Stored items
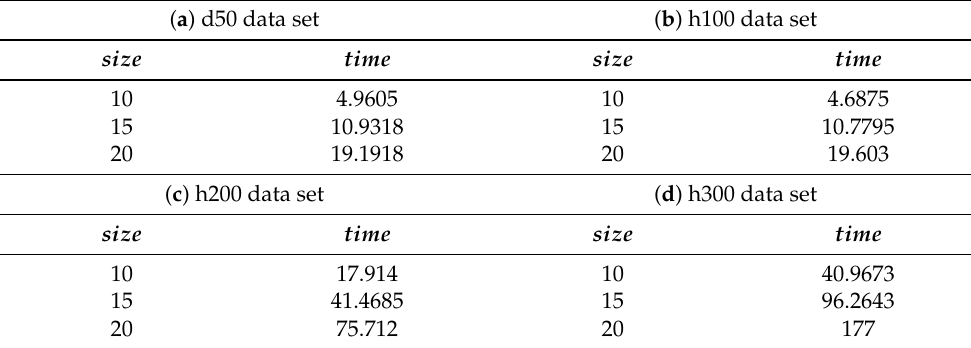
Table 5. Average pre-processing time in seconds depending on the size of the data set in the case of affine gap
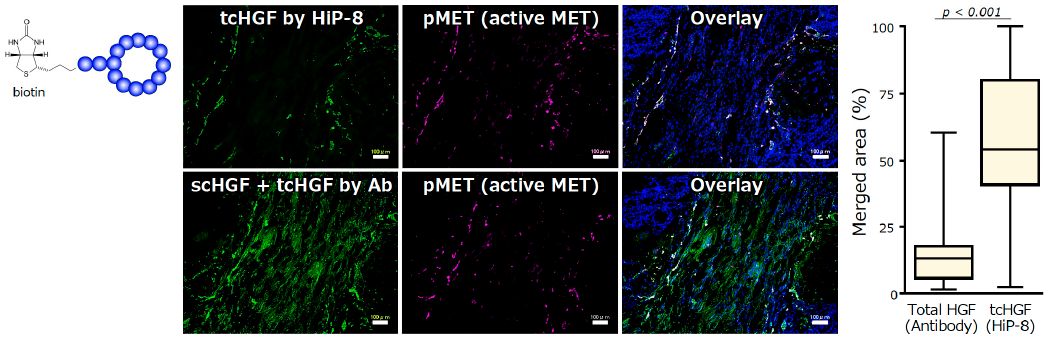
Figure 5. Detection of tcHGF by HiP-8, and the colocalization of HiP-8 probed tcHGF and pMET [20]. Scale bar, 100 μ m.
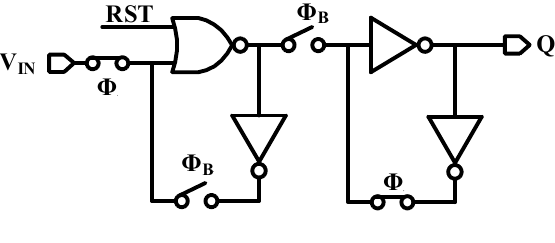
Figure 7. Quasi-static D-Flip Flop.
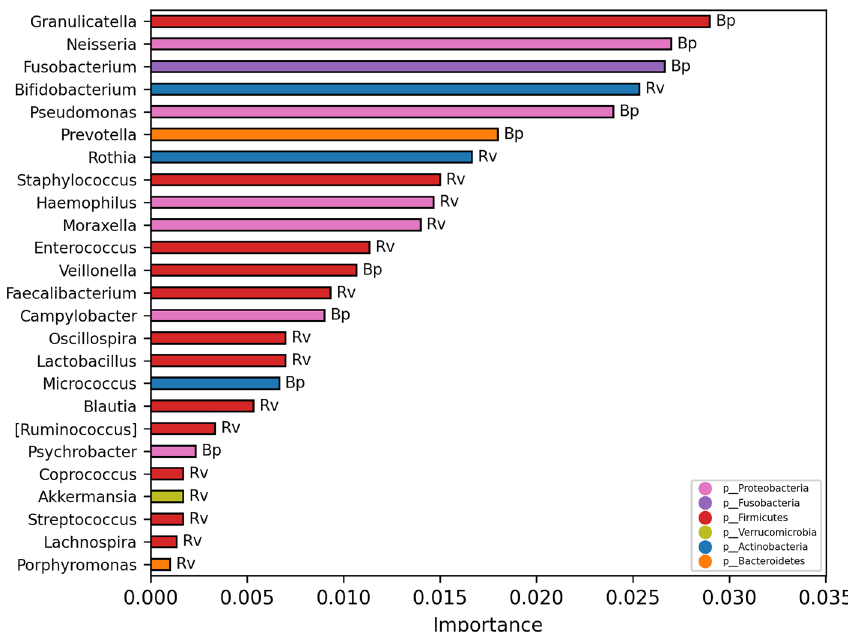
Figure 4. Important OTUs selected by model classification analysis. The bars represent the importance scores of each OTUs in the prediction of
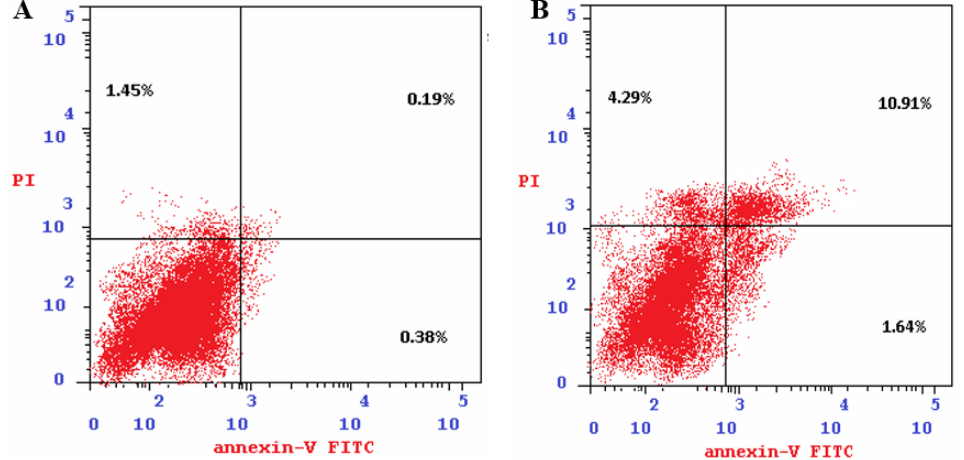
Figure 6. Effect of compound 6b on the percentage of annexin propidium iodide-positive staining in HepG2 cells. ( A ) Control cells. ( B ) Cells treated with compound 6b .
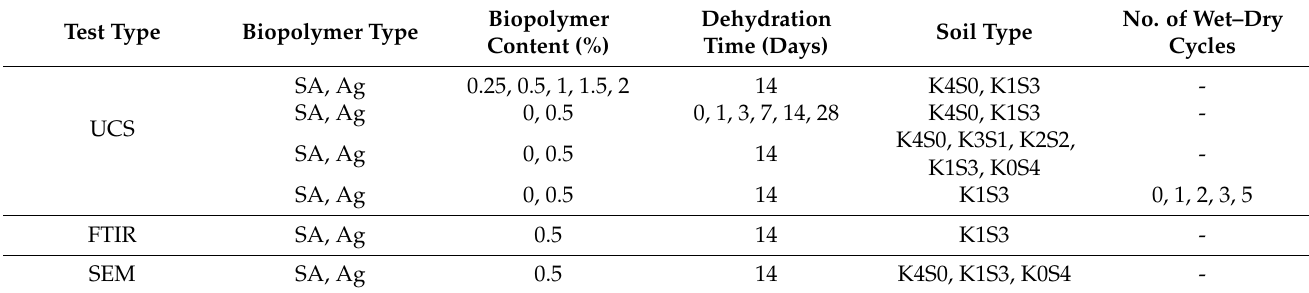
Table 4. Experimental program of the current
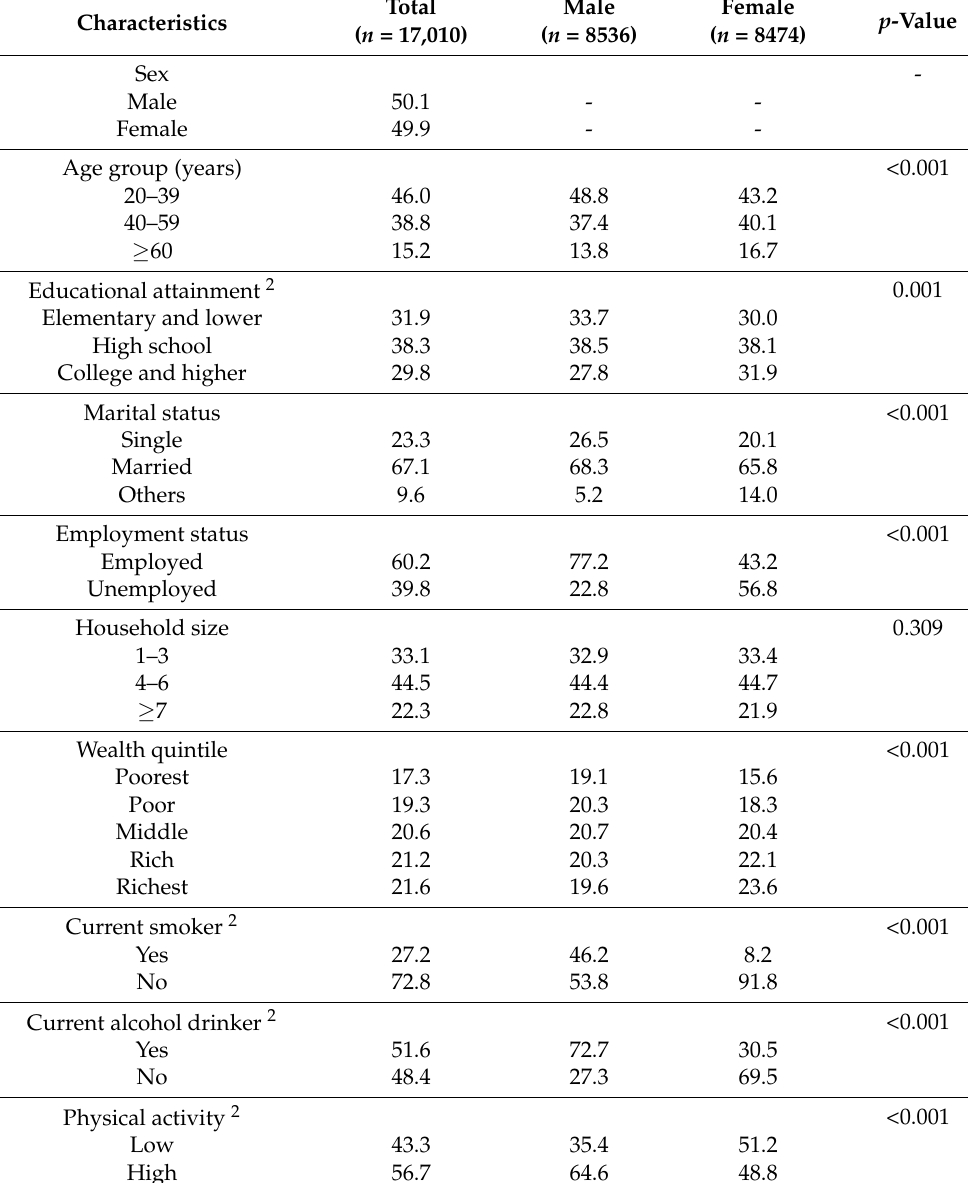
Table 1. Characteristics of study participants 1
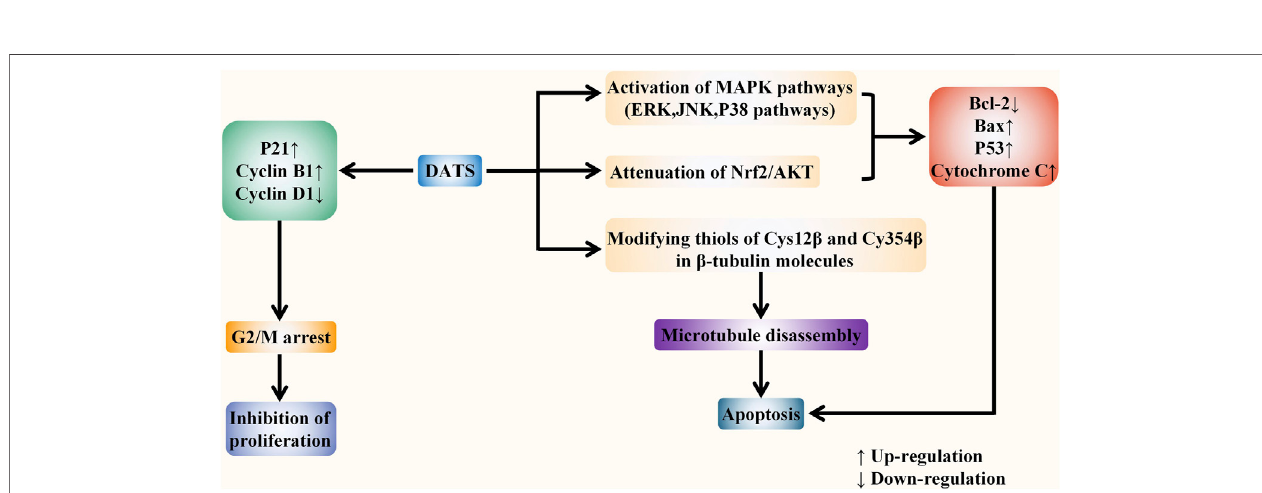
FIGURE 6 | DATS fi ghts against digestive system cancers in vitro . DATS exerts the anti-tumor role mainly in two ways: inhibiting proliferation and inducing apoptosis. DATS can inhibit cell proliferation by inducing G2/M phase arrest via regulating the levels of P21 and Cyclin. In addition, DATS can activate three MAPK pathways and attenuate Nrf2/Akt pathway to regulate apoptosis-related proteins. Moreover, it has also been shown to induce rapid microtubule disassembly by modifying thiols of Cys12 β and Cys354 β in β -tubulin molecules, thereby inducing apoptosis.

=== WHAT IS BEING ASKED ===
"Table" is the string to look for; please copy every line of the records above where it appears.

=== ANSWER BELOW ===
Table 5. Average pre-processing time in seconds depending on the size of the data set in the case of affine gap
Table 4. Experimental program of the current
Table 1. Characteristics of study participants 1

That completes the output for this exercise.